Once Jackie Chan became popular in the late 1990s, I did go back and track down the original "Drunken Master" and "Police Story" that made him famous. It took a little work to find them in the original Chinese. I also watched a few of the most famous Bruce Lee movies. However, one particular studio kept coming up in discussions of kung-fu movies that I wasn't familiar with at all: the Shaw Brothers Studio. This was the biggest and most well known of the Hong Kong movie studios, founded and run by the four Shaw brothers starting in the 1920s. It operated for sixty years, produced thousands of films, and usually gets the credit for popularizing the kung-fu genre. Quentin Tarantino, Kevin Smith, and other big name fans always namecheck them when talking about their favorite martial arts films.

So, since I was looking for more 70s movies to watch, I decided to take the plunge.
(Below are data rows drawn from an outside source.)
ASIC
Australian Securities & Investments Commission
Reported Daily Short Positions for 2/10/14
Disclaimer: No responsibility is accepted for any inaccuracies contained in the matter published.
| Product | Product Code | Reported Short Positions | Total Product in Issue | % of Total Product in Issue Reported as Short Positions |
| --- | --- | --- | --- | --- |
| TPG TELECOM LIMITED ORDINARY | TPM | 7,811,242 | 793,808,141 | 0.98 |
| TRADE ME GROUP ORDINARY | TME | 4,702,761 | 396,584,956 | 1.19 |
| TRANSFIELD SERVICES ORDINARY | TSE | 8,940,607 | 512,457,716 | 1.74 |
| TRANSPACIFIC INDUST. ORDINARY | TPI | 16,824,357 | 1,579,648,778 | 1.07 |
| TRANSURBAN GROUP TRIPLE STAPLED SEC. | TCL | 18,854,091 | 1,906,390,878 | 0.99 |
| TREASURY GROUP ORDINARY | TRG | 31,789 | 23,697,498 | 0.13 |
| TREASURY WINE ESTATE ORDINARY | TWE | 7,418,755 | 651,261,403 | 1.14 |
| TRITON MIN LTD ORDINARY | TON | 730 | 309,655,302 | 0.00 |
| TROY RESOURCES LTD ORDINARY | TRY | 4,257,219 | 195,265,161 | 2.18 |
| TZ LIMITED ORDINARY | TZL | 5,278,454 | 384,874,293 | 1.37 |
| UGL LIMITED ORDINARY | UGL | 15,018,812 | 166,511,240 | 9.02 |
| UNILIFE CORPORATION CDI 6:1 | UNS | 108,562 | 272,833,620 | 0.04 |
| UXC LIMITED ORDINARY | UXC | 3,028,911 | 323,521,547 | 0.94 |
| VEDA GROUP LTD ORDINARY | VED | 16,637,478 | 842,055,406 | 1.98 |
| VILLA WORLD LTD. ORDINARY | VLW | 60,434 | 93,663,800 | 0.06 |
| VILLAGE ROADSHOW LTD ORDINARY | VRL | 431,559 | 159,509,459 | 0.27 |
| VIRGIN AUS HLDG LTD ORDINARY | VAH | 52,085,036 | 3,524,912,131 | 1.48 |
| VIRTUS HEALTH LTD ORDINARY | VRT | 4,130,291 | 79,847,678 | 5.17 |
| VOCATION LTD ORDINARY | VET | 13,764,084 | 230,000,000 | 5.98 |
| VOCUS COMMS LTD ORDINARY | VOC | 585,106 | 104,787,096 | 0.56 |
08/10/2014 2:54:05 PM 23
Over the weekend I watched "Five Deadly Venoms," "The 36th Chamber of Shaolin," aka "Master Killer," and "The Master of the Flying Guillotine," aka "One Armed Boxer 2." They were high on many lists of the most popular kung fu films, and all had generated sequels (or at least had subsequent films marketed as their sequels). I managed to find subtitled versions of all three, though it turns out I didn't need to. Unlike most of the Hong Kong action films I'd seen, these were all in Mandarin instead of Cantonese, so I could follow the dialogue. I hadn't seen any of them before. These films were all much older than anything I ever remember watching with my parents in the '80s.

It's not hard to see why they were so popular. The films have simple, formulaic stories, but strong production values, and are tremendous fun to watch. Though there are moments of humor, they aren't schlocky or campy in the least. Instead, they are very earnest adventure films with strong heroes and occasionally some interesting historical or political business going on in the background. All the films I watched were from the period where kung-fu films were at their most popular and Hong Kong was going through an economic boom. The Shaw Brothers studio saw fierce competition from other studios like Golden Harvest, the home of Bruce Lee and Jackie Chan's films. So it's no wonder that the filmmaking looks so polished and the actions scenes are executed with so much apparent craft and skill.
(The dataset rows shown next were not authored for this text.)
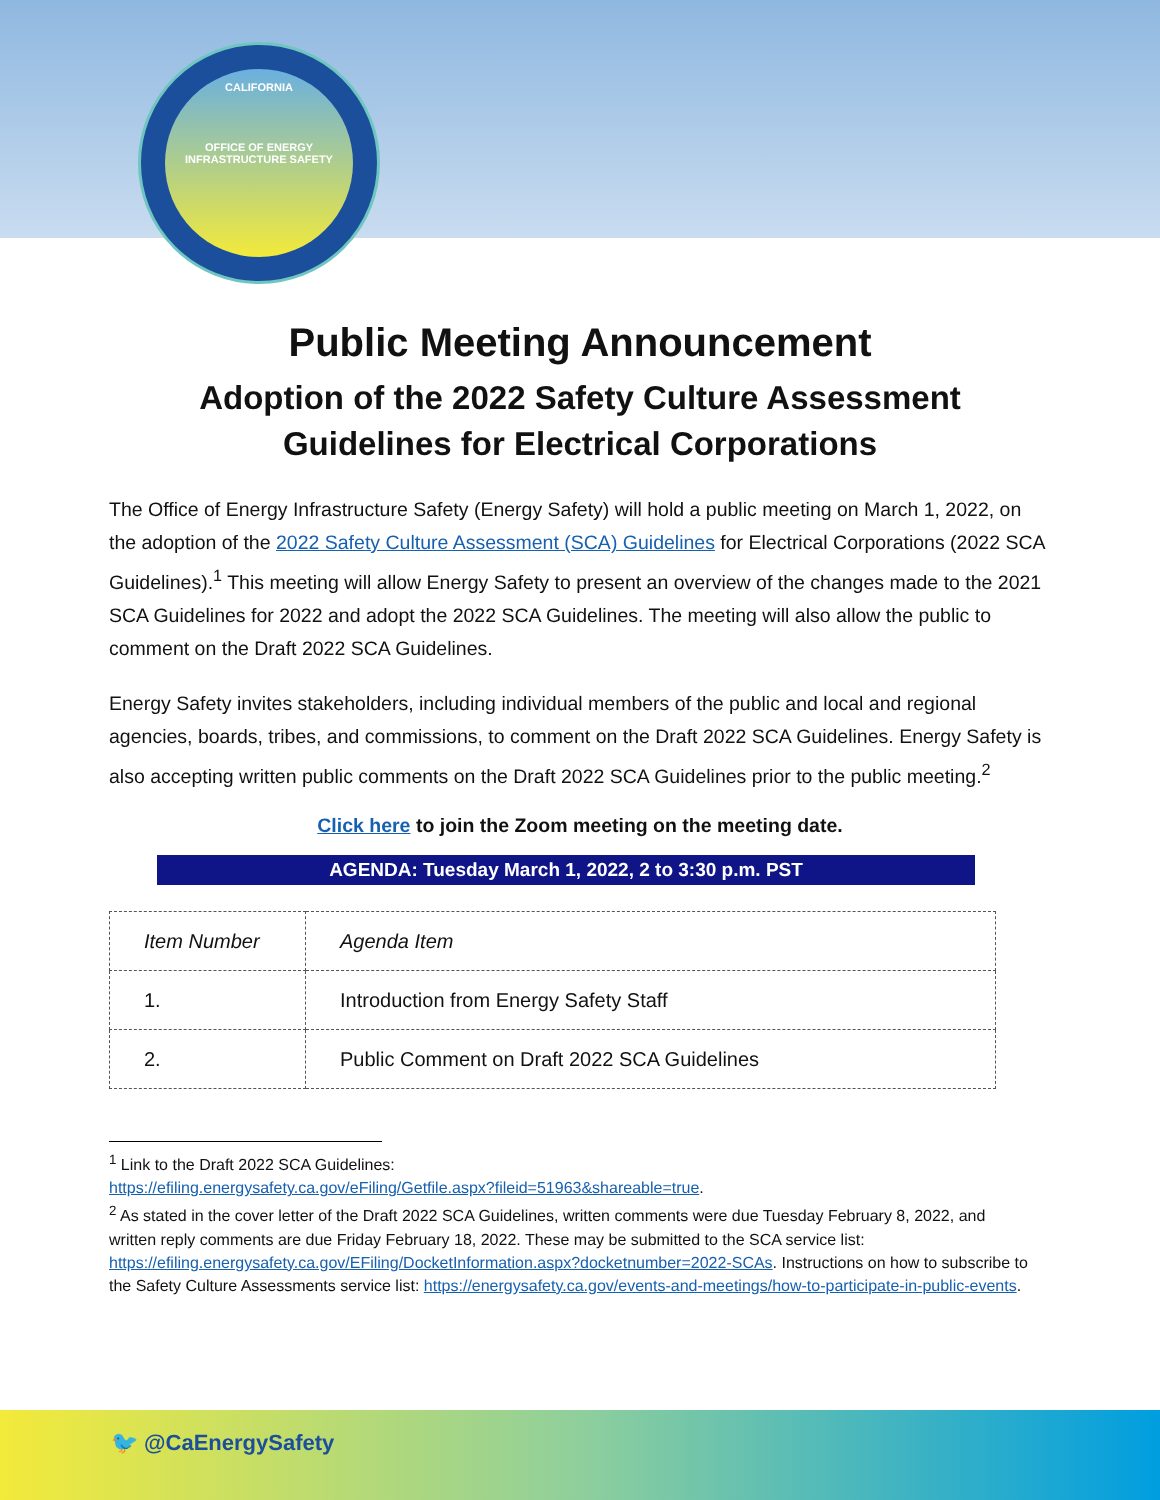CALIFORNIA
OFFICE OF ENERGY INFRASTRUCTURE SAFETY
Public Meeting Announcement
Adoption of the 2022 Safety Culture Assessment
Guidelines for Electrical Corporations
The Office of Energy Infrastructure Safety (Energy Safety) will hold a public meeting on March 1, 2022, on the adoption of the 2022 Safety Culture Assessment (SCA) Guidelines for Electrical Corporations (2022 SCA Guidelines).<sup>1</sup> This meeting will allow Energy Safety to present an overview of the changes made to the 2021 SCA Guidelines for 2022 and adopt the 2022 SCA Guidelines. The meeting will also allow the public to comment on the Draft 2022 SCA Guidelines.
Energy Safety invites stakeholders, including individual members of the public and local and regional agencies, boards, tribes, and commissions, to comment on the Draft 2022 SCA Guidelines. Energy Safety is also accepting written public comments on the Draft 2022 SCA Guidelines prior to the public meeting.<sup>2</sup>
Click here to join the Zoom meeting on the meeting date.
AGENDA: Tuesday March 1, 2022, 2 to 3:30 p.m. PST
| Item Number | Agenda Item |
| --- | --- |
| 1. | Introduction from Energy Safety Staff |
| 2. | Public Comment on Draft 2022 SCA Guidelines |
<sup>1</sup> Link to the Draft 2022 SCA Guidelines:
https://efiling.energysafety.ca.gov/eFiling/Getfile.aspx?fileid=51963&shareable=true.
<sup>2</sup> As stated in the cover letter of the Draft 2022 SCA Guidelines, written comments were due Tuesday February 8, 2022, and written reply comments are due Friday February 18, 2022. These may be submitted to the SCA service list: https://efiling.energysafety.ca.gov/EFiling/DocketInformation.aspx?docketnumber=2022-SCAs. Instructions on how to subscribe to the Safety Culture Assessments service list: https://energysafety.ca.gov/events-and-meetings/how-to-participate-in-public-events.
🐦 @CaEnergySafety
So how were the movies? Of the three, I found "Five Deadly Venoms" the weakest, since it has to juggle multiple characters with animal-themed schtick, hidden identities, and the POV shifts among several of the characters. However, it has the most elaborate production design and eye-catching costuming. "The Master of the Flying Guillotine" is a stronger affair, pitting an admirable hero, the One-Armed Boxer, against the fascinating Master of the Flying Guillotine. Most of the film is taken up by a lengthy tournament-style martial arts competition. That means there's plenty of action, as multiple martial artists get to demonstrate different fighting styles, weapons, and tactics, the best of which is, of course, the flying guillotine of the title.

My favorite, however, is "The 36th Chamber of the Shaolin," starring Quentin Tarantino favorite Gordon Liu. It tells the most complete and classical kind of wuxia narrative, where a promising young man suffers a terrible injustice, and has to go through many trials to turn himself into a great martial artist and win the day. It also delves heavily into the mystical side of kung-fu, as our hero's training comes from the Shaolin Temple and its monks. Liu is great, the training sequences are inventive, and the writing is actually pretty sharp. It's the best version of the kind of wuxia story that I've seen many, many times before, and it brought back a lot of good memories.
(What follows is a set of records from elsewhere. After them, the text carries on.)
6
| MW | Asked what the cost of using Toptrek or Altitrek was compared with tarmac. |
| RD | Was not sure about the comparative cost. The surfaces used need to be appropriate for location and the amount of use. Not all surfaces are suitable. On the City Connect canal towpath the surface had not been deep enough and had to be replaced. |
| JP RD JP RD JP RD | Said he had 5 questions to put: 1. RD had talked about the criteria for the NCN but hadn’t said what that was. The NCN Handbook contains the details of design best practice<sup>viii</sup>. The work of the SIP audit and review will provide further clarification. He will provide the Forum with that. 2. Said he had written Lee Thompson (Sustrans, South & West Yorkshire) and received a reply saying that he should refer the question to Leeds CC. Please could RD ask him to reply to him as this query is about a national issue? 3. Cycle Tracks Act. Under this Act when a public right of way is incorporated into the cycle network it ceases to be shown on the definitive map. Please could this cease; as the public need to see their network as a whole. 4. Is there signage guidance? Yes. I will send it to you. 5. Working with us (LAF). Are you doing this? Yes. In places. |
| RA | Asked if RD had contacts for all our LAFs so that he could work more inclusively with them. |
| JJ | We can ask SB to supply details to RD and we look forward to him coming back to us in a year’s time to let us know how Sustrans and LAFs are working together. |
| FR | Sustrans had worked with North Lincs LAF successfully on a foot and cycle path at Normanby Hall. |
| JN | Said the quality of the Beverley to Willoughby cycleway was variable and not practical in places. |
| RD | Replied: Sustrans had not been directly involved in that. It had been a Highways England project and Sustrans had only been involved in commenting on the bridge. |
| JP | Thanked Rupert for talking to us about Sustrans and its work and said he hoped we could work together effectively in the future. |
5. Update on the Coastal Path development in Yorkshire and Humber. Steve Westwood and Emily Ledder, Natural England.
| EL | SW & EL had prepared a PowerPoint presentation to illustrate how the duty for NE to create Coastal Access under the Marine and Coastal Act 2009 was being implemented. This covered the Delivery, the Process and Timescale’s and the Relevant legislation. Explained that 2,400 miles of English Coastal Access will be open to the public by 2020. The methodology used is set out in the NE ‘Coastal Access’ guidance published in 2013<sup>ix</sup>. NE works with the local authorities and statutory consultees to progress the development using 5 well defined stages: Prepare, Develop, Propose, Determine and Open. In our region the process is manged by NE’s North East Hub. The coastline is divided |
What's really fascinating is how you can see the influence these films had on Western culture and other martial arts films over the years - the character types, the mysticism, and the particular style and rhythm of the action. I have to wonder what the modern action film would look like without them. Anyway, I still have a couple of other Shaw Brothers titles I need to track down before I'm done, and the '70s deep dive will continue.